Rita, credente fino in fondo, perdona gli assassini di suo marito ma si angoscia quando capisce che i suoi figli prendono la strada della vendetta.

Si affida allora alla preghiera, auspicando addirittura la loro morte fisica piuttosto che vederli responsabili di atti di violenza e quindi alla morte dell'anima.

Poco tempo dopo i due ragazzi si ammalano contemporaneamente e muoiono.

Per tre volte chiede inutilmente di entrare presso il monastero agostiniano di Santa Maria Maddalena a Cascia.

Il suo stato vedovile e forse anche le implicazioni dell'omicidio del marito potrebbero averle ostacolato l'ingresso in monastero.

Qui però vi entra dopo aver pacificato gli animi e riconciliato la famiglia di suo marito e quella dell'assassino.

Si inserisce la leggenda devozionale che narra come in piena notte Rita sia stata portata in volo dai suoi tre Santi protettori Sant'Agostino, San Giovanni Battista e San Nicola da Tolentino dallo scoglio di Roccaporena, luogo dove la Santa andava spesso a pregare, fino dentro le mura del monastero.

Così la Badessa capita la vera fede di Rita la accolse in monastero e per quaranta anni Rita visse qui fino alla sua morte, dedicandosi alla preghiera.

Molti sono i segni soprannaturali che i credenti attribuiscono a Rita da Cascia: la sera del venerdì santo dopo la predica di Fra' Giacomo della Marca, affascinata dalla descrizione della passione di Cristo avrebbe ricevuto una spina dalla corona di Cristo conficcata sulla fronte.

La madre badessa rifiutò, in seguito a tale evento, la richiesta della santa di partire per Roma con le altre suore per un pellegrinaggio.

Però, il giorno prima di partire, la tradizione vuole che la spina nella fronte sparì e cosi Rita poté partire.

La spina fu portata da Santa Rita per i suoi ultimi quindici anni.

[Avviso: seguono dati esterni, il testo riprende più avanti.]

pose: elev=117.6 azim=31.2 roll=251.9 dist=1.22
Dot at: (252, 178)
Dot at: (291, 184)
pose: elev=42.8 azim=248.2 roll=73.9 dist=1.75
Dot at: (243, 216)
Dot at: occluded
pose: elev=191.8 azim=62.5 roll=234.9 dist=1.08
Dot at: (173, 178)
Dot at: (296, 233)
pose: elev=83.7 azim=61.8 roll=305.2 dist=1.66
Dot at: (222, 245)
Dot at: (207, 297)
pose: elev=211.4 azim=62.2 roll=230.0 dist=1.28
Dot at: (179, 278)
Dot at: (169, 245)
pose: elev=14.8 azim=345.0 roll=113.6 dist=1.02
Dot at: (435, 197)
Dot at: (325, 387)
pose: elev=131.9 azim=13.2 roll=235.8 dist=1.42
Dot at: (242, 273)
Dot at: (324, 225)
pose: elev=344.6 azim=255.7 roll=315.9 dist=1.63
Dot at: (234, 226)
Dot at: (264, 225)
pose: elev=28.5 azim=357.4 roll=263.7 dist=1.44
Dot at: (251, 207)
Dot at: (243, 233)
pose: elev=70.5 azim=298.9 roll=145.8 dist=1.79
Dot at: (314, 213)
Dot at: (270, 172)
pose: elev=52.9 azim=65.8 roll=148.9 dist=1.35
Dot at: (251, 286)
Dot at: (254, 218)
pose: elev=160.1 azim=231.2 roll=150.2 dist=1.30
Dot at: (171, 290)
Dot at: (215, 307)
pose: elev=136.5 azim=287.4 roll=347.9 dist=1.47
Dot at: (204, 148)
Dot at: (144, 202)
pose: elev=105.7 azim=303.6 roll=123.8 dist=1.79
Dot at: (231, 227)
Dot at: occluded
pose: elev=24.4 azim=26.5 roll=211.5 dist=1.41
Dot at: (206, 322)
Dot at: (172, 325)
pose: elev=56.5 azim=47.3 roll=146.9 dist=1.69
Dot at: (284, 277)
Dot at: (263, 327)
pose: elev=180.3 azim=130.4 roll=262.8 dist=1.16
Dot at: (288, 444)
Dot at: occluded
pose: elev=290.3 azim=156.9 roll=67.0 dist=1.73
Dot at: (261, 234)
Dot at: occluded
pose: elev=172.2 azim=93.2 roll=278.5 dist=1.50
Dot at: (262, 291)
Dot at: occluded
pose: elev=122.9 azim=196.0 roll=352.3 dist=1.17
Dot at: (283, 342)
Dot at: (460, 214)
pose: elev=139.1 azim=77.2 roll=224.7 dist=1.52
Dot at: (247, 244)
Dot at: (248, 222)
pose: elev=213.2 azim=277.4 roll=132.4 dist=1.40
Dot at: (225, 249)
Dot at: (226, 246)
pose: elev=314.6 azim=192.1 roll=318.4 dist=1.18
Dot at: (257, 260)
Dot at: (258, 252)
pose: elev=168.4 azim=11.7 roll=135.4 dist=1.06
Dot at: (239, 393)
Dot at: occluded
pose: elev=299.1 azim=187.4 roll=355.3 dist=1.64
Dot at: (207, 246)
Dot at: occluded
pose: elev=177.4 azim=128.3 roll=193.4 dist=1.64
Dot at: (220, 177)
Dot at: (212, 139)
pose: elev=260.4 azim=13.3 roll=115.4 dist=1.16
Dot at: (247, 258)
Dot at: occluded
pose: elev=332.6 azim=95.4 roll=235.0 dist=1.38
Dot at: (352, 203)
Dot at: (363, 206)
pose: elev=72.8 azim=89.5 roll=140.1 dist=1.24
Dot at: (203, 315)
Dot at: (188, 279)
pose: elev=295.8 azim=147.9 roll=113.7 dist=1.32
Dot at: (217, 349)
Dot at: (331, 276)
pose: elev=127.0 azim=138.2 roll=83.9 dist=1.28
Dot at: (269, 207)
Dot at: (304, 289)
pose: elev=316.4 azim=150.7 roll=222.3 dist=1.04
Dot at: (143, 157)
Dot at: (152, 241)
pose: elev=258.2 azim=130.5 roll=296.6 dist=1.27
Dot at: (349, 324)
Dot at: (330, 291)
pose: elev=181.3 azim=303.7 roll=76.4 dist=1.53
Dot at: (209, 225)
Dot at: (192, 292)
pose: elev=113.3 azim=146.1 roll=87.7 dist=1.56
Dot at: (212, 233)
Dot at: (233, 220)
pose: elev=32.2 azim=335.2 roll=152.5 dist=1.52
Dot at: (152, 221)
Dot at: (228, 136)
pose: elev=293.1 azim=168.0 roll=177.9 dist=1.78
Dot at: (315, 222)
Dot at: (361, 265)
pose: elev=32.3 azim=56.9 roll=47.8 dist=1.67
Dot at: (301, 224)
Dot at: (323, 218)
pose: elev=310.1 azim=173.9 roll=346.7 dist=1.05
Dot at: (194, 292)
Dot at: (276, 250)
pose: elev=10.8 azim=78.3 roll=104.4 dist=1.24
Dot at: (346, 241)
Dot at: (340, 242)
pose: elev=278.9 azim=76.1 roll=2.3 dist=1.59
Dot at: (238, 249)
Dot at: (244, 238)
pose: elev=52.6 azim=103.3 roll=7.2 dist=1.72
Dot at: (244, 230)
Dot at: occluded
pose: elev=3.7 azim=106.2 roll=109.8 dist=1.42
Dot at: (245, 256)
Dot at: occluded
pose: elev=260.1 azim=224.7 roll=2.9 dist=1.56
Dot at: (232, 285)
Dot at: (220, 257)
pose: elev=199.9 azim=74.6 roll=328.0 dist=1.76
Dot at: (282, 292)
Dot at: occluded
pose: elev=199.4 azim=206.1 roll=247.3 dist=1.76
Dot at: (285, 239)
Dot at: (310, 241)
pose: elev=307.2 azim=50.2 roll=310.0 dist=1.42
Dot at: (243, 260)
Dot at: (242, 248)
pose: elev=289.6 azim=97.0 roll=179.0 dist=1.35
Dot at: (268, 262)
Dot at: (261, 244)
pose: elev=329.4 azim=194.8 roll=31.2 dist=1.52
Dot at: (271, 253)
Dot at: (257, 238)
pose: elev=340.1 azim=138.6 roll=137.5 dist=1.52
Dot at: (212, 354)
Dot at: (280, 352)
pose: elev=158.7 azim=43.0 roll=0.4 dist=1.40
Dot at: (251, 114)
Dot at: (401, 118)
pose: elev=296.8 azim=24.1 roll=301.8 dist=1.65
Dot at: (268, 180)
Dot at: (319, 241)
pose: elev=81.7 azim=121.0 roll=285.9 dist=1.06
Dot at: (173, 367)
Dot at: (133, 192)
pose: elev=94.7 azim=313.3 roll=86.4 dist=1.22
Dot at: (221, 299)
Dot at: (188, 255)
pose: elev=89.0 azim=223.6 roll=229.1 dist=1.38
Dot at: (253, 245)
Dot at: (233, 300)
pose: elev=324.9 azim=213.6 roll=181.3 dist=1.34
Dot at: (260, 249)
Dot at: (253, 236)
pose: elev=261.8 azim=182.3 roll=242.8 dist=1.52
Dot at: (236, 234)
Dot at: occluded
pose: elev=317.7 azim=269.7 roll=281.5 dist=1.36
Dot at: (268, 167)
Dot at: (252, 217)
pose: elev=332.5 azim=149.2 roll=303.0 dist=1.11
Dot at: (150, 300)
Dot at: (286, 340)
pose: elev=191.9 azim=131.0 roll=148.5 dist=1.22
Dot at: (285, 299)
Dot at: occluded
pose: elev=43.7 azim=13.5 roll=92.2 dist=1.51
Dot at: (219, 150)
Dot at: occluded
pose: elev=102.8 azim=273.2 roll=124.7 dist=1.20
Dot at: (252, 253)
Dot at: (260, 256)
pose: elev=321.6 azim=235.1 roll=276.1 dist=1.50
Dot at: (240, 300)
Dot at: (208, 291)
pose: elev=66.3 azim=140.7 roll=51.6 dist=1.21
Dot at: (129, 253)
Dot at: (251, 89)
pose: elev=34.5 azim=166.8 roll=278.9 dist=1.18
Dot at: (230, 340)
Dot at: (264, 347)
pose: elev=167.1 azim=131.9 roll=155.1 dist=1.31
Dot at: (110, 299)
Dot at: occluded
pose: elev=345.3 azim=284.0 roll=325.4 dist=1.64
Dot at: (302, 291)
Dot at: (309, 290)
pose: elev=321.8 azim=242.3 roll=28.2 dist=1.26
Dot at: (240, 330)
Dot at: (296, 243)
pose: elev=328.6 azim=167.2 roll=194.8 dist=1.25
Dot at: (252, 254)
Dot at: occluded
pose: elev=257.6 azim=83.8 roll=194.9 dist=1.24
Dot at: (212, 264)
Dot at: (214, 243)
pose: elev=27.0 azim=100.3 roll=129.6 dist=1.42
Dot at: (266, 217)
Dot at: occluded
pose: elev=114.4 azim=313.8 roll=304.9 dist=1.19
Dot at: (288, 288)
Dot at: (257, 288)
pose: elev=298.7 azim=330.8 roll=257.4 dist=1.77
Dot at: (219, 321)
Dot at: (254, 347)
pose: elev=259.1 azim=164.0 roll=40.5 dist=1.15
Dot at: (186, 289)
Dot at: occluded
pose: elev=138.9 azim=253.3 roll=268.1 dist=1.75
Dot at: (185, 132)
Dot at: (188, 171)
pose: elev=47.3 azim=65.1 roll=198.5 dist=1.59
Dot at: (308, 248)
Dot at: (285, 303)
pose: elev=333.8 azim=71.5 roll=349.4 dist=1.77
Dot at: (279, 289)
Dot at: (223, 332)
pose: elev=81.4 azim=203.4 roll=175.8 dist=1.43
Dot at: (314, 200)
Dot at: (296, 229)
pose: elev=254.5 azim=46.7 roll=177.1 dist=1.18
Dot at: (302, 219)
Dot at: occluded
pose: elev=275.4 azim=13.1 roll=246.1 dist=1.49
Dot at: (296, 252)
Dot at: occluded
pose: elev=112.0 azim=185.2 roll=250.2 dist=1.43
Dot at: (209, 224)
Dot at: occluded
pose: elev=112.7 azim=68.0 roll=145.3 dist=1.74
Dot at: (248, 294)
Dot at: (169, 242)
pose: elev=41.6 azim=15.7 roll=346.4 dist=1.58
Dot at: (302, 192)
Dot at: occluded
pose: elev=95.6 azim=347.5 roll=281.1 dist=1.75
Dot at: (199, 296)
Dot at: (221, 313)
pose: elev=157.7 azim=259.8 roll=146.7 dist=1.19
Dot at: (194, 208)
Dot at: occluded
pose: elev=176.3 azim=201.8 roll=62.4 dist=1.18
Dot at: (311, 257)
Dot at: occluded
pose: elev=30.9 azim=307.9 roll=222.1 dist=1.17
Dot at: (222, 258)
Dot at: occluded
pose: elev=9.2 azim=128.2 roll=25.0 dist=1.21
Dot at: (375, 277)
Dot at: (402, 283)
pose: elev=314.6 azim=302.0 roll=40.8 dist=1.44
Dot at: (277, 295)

Il giorno del battesimo sarebbero apparse api bianche sulla sua culla, api nere al suo letto di morte, una rosa rossa fiorita in inverno e due fichi sull'albero nel suo orto vicino a casa sua.

Prima di morire mandò sua cugina a prenderli.

Alla sua morte, avvenuta il 22 maggio 1447, il suo corpo venne collocato in una cassa di pioppo chiamata codex miraculorum, eseguita da Cecco Barbari; soltanto nel 1462 viene realizzata la cassa solenne.

La venerazione di Rita da Cascia da parte dei fedeli iniziò subito dopo la sua morte e fu caratterizzata dal numero e dalla qualità di eventi prodigiosi riferiti alla sua intercessione, tanto che divenne "la santa degli impossibili".

La sua beatificazione è del 1627, 180 anni dopo la sua morte, durante il pontificato di Urbano VIII Barberini, già vescovo di Spoleto.

Leone XIII, nel 1900, la canonizza come Santa.

I credenti suoi devoti la chiamano "santa degli impossibili", perché dal giorno della sua morte sarebbe "scesa" al fianco dei più bisognosi, realizzando per loro miracoli molto prodigiosi, detti "impossibili".

Per questa singolare caratteristica ha ispirato lo scrittore Dino Buzzati ne "I miracoli di Val Morel", anche se forse in modo irriguardoso nei confronti della santa.

Il culto per santa Rita era senza dubbio uno dei più diffusi al mondo, raccogliendo fedeli in ogni angolo della terra, sinché col nuovo Martirologio Romano la sua festività è diventata "Memoria Facoltativa".

Il corpo di santa Rita è custodito all'interno di una teca in vetro, in un ambiente del convento annesso alla basilica: da essa si può osservare, attraverso un'ampia grata, che il corpo stesso risulta essere mummificato.